Columnistas
El político en busca de sentido
La ciudadanía queda atrapada entre promesas recicladas y una democracia que se legitima en las urnas, pero se diluye en el ejercicio del gobierno.

El psiquiatra Viktor Frankl sostenía que el ser humano necesita un propósito no solo para resistir la adversidad, sino para trascender y aportar valor a la sociedad. En política ocurre algo similar: gobernar sin rumbo lleva al caos, mientras que un propósito sin capacidad de gestión es garantía de fracaso. En Colombia, donde la palabrería suele imponerse, resulta inevitable preguntarse si la política aún tiene sentido cuando se convierte en un fin en sí mismo.
Arranca un nuevo ciclo electoral y, con él, la sensación de un eterno déjà vu. Apenas termina una campaña y ya se agitan las banderas de la siguiente, mientras oficialismo y oposición se reacomodan para asegurar su cuota de poder. En medio de ese juego, la ciudadanía queda atrapada entre promesas recicladas y una democracia que se legitima en las urnas, pero se diluye en el ejercicio del gobierno.
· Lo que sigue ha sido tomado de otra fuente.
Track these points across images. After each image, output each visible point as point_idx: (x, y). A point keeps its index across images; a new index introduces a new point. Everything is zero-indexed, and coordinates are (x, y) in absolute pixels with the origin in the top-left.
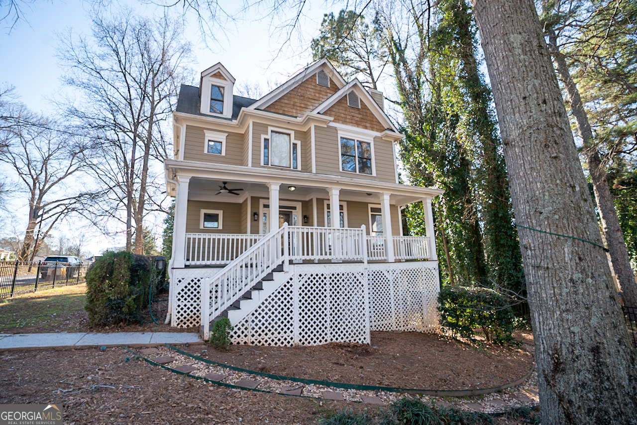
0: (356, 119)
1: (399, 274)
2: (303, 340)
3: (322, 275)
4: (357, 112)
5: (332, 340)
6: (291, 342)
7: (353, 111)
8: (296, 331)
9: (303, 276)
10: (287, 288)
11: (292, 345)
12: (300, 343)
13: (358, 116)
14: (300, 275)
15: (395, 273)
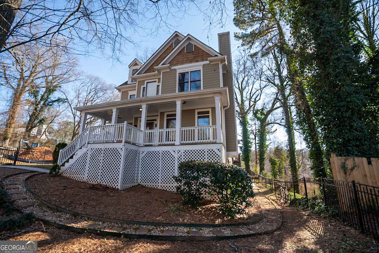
0: (190, 58)
1: (183, 153)
2: (88, 180)
3: (101, 149)
4: (192, 54)
5: (100, 182)
6: (83, 179)
7: (189, 54)
8: (86, 175)
9: (93, 149)
10: (85, 154)
11: (83, 181)
12: (87, 181)
13: (191, 56)
14: (92, 149)
15: (180, 153)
Nuestra historia reciente es una repetición desgastante: cada gobierno llega con la promesa de corregir los errores del pasado, solo para sumar los propios. La decepción ya no sorprende; se ha convertido en la norma. Y hoy, aquellos que hace tres años sintieron un “fresquito” enfrentan la amarga desilusión de una oportunidad desperdiciada.
Como hemos señalado, el problema no es solo la falta de visión, sino la incapacidad de traducirla en acción efectiva. Liderazgos atrapados en la revancha, sin consensos ni pragmatismo, han convertido el debate público en un espectáculo de elocuencia estéril. Un terreno en el que, por cierto, y por lo que nos toca, sobresalen notables vallecaucanos de todo el espectro político: algunos altivos y mordaces, otros rígidos y ceremoniosos, ya sea desde las nuevas generaciones o desde la vieja guardia.
El actual gobierno no ha sido la excepción, pero la gran incógnita es qué pasará con las nuevas promesas de cambio que comienzan a surgir de cara a 2026. Cada elección renueva la esperanza, y las consignas resuenan tanto desde la oposición como desde un sector oficialista que, a tiempo, intenta desmarcarse del fracaso petrista.
Este es un terreno fértil para los mercadotécnicos de la política, expertos en vender ilusiones con discursos meticulosamente calculados. El problema no es el marketing en sí, sino su perversión: tácticas diseñadas no para esclarecer la realidad, sino para moldearla a conveniencia. Para muchos, recurrir a ello es fácil; han hecho de la grandilocuencia su mayor activo y, al mismo tiempo, su peor defecto. Han olvidado que gobernar, legislar y ejercer control político no es solo inspirar—o mentir.
En esta nueva contienda, es crucial que los debates de fondo no queden opacados por narrativas que apelan más a la emoción que a la razón. Desde nuestra práctica, hemos defendido la construcción de campañas con valor: aquellas que parten de escuchar y responder a las expectativas ciudadanas con propuestas viables y basadas en datos, en lugar de discursos egocéntricos diseñados para decir lo que un candidato quiere o cree que debe hacer. La política debe ser un ejercicio de responsabilidad y criterio, no un espectáculo de persuasión sin sustancia.
Por fortuna, aún existe un puñado de líderes preparados y comprometidos con generar un impacto real. No suelen ser los más votados, y su desafío es doble: demostrar que no todos son iguales y, en un país donde la palabra se ha vaciado de contenido, reivindicar el verdadero sentido de la política, si es que alguna vez lo tuvo.